Çünkü içsel duruş kası, lakin durduğunda ve sessizleştiğinde güçlenir.Bu duruş, seni kriz anlarında paniğe kapılmaktan, fırsat anlarında ise telaşlı davranıp yanlış adımlar atmaktan korur.
“Bazen en süratli ilerleyiş, yerinde durmayı öğrenmekle başlar.”
Yorgunluğun En Ağır Hali

Başarıyı sadece dış maksatlarla tanımlayanlar, birden fazla vakit içsel tatminsizlikle karşılaşır.
Bir dostumun sözleri hâlâ kulaklarımda.
“En tehlikeli yorgunluk, ruhun yorgunluğudur. Onu hiçbir tatil toparlamaz.”
Bu yüzden tempon ne kadar ağır olursa olsun, enerjini yenileyecek küçük ritüeller edinmek koşuldur.Sabah yürüyüşü düzgün bir alternatif olabilir, günün birinci saatlerinde yapılan bir meditasyon, ya da sevdiğin bir müzik eşliğinde kahve içmek…
Başarının Dört Omurgası
Kendi deneyimim bana şunu öğretti. Başarıyı taşıyan ruhsal yapı, dört temel omurga üzerinde yükselir:
Niyetin saflığı
Attığın her adımın gerisinde pak bir niyet olmalı. Yalnızca “kazanmak” için değil, tıpkı vakitte bedel katmak, yarar sağlamak, iz bırakmak için yola çıkmak… Saf niyet, yolda karşılaşacağın pürüzleri daha kolay aşmanı sağlar zira seni içten besler.
Emeğin dürüstlüğü
Başarı, alın teriyle yoğrulmadığında kırılgandır. Dürüst emek, seni hem kendine hem de işine karşı güçlü kılar. Yan yollardan gitmek bazen daha süratli sonuç verir üzere görünür fakat uzun vadede omurganı zayıflatır.
Enerjinin berraklığı
Ruhunun berrak olması, aldığın kararların netliğini belirler. Enerjini kirleten münasebetlerden, seni tüketen ortamlardan uzak durmak; zihnini ve kalbini pak tutmak, iş hayatında en az strateji kadar değerlidir.
Şükrün sürekliliği
Sahip olduklarının farkında olmak ve bunun için minnet duymak, sana güçlü bir iç huzur verir. Şükür, başarıyı hem çeker hem de korur. Zira şükreden zihin, eksikten çok var olana odaklanır.

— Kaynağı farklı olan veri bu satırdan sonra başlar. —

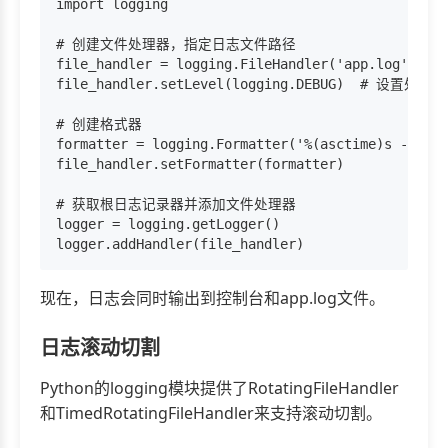
import logging

# 创建文件处理器，指定日志文件路径

file_handler = logging.FileHandler('app.log
file_handler.setLevel(logging.DEBUG)  # 设置处理器
# 创建格式器

formatter = logging.Formatter('%(asctime)s - %(na
file_handler.setFormatter(formatter)

# 获取根日志记录器并添加文件处理器

logger = logging.getLogger()

现在，日志会同时输出到控制台和app.log文件。
日志滚动切割
Python的logging模块提供了RotatingFileHandler
和TimedRotatingFileHandler来支持滚动切割。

Bu omurgalar sağlam olduğunda, iş hayatındaki fırtınalar seni sarsabilir ancak deviremez.Çünkü temelin sadece yararlara değil, içsel kıymetlere dayanır.“Başarı, ruhunun gülümsemesidir, onu göremezsin lakin hissedersin.”
Okuyucuya İçsel Davet

Şimdi senden tek bir şey istiyorum:
Başarı dediğinde aklına gelen birinci üç şeyi düşün.Belki bir otomobil, tahminen kendi işinin işvereni olmak, tahminen de özgür vakit.

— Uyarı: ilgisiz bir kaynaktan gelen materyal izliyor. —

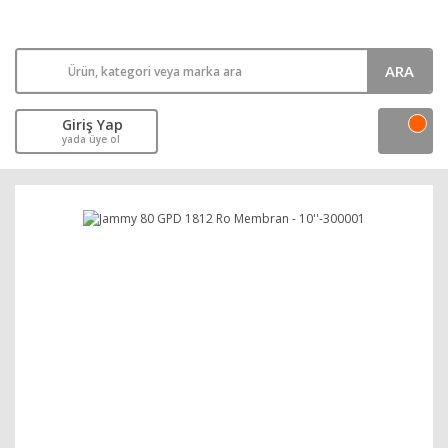
ARA
Giriş Yap
yada üye ol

Ama kendine şu soruyu sor:
“Bu maksatlar ruhumu da besleyecek mi?”
Bir akşam, telefonunu sessize al, gözlerini kapat, sessizlikle baş başa kal.İş hayatının telaşını, sayıları, e-postaları bir kenara bırak.Sadece kendine şu soruyu sor:“Ben bu yolda kendimle barışık mıyım?”
Eğer karşılığın “evet” ise, ne keyifli sana.Değilse, işte asıl değişim o anda başlar.
Başarı, diğerlerinin gözünde bir unvan değil, kendi ruhunda bir huzur hâlidir. O huzuru bulduğunda, attığın her adım daha güçlü, aldığın her karar daha berrak olur.
Sen kendi ruhunu doyurduğunda, muvaffakiyet seni bulur.
Bu makalede öne sürülen fikir ve yaklaşımlar büsbütün müelliflerinin özgün fikirleridir ve Onedio’nun editöryal siyasetini yansıtmayabilir.